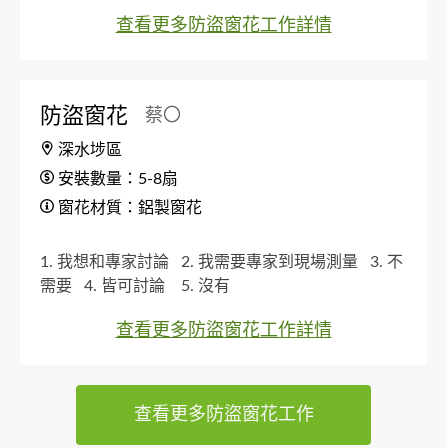
查看更多防盜窗花工作詳情
防盜窗花
蔡〇
深水埗區
安裝數量：5-8扇
窗花材質：鋁製窗花
1. 我想和專家討論
2. 我需要專家到現場測量
3. 不
需要
4. 皆可討論
5. 沒有
查看更多防盜窗花工作詳情
查看更多防盜窗花工作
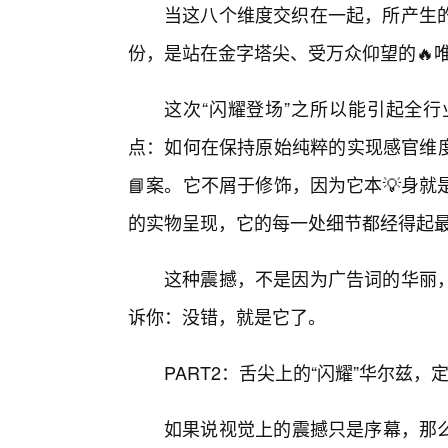
当这八个维度交织在一起，所产生
份，是站在金字塔尖、受万众仰望的🔥
这次“闪耀登场”之所以能引起全
点：如何在保持原始纯粹的实现感官维度的
📘案。它不屑于修饰，因为它本💡身
的实物呈现，它的每一处细节都经得起
这种震撼，不是因为广告词的华丽
诉你：没错，就是它了。
PART2：舌尖上的“闪耀”华尔兹
如果说视觉上的震撼只是序幕，那么当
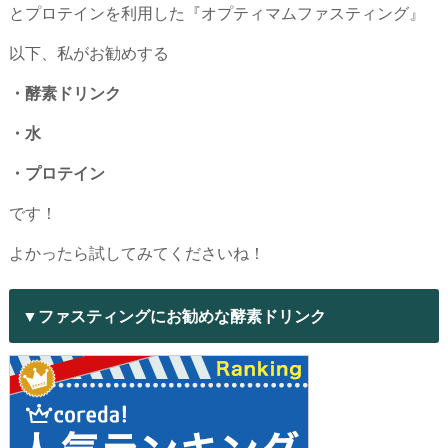
とプロテインを利用した『オプティマムファスティング』
以下、私がお勧めする
・酵素ドリンク
・水
・プロテイン
です！
よかったら試してみてくださいね！
▼ファスティングにお勧めな酵素ドリンク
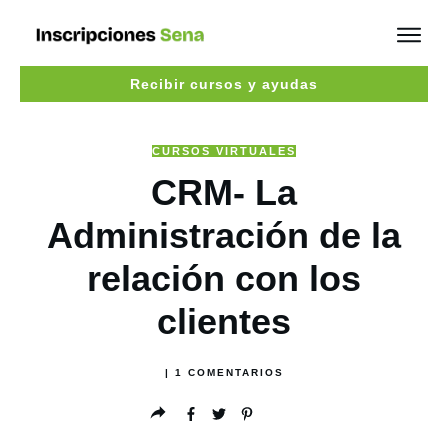
Recibir cursos y ayudas
CURSOS VIRTUALES
CRM- La
Administración de la
relación con los
clientes
|
1
COMENTARIOS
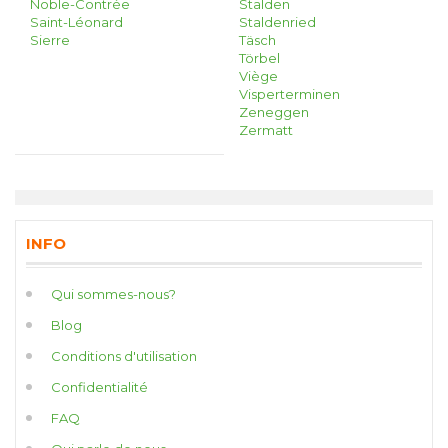
Noble-Contrée
Stalden
Saint-Léonard
Staldenried
Sierre
Täsch
Törbel
Viège
Visperterminen
Zeneggen
Zermatt
INFO
Qui sommes-nous?
Blog
Conditions d'utilisation
Confidentialité
FAQ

* **What is needed**
Print out every entry above without changing a word, and leave out the pictures.

* **Your solution**
查看更多防盜窗花工作詳情
防盜窗花
蔡〇
深水埗區
安裝數量：5-8扇
窗花材質：鋁製窗花
1. 我想和專家討論
2. 我需要專家到現場測量
3. 不
需要
4. 皆可討論
5. 沒有
查看更多防盜窗花工作詳情
查看更多防盜窗花工作
当这八个维度交织在一起，所产生
份，是站在金字塔尖、受万众仰望的🔥
这次“闪耀登场”之所以能引起全
点：如何在保持原始纯粹的实现感官维度的
📘案。它不屑于修饰，因为它本💡身
的实物呈现，它的每一处细节都经得起
这种震撼，不是因为广告词的华丽
诉你：没错，就是它了。
PART2：舌尖上的“闪耀”华尔兹
如果说视觉上的震撼只是序幕，那么当
とプロテインを利用した『オプティマムファスティング』
以下、私がお勧めする
・酵素ドリンク
・水
・プロテイン
です！
よかったら試してみてくださいね！
▼ファスティングにお勧めな酵素ドリンク
Recibir cursos y ayudas
CURSOS VIRTUALES
CRM- La
Administración de la
relación con los
clientes
|
1
COMENTARIOS
Noble-Contrée
Stalden
Saint-Léonard
Staldenried
Sierre
Täsch
Törbel
Viège
Visperterminen
Zeneggen
Zermatt
INFO
Qui sommes-nous?
Blog
Conditions d'utilisation
Confidentialité
FAQ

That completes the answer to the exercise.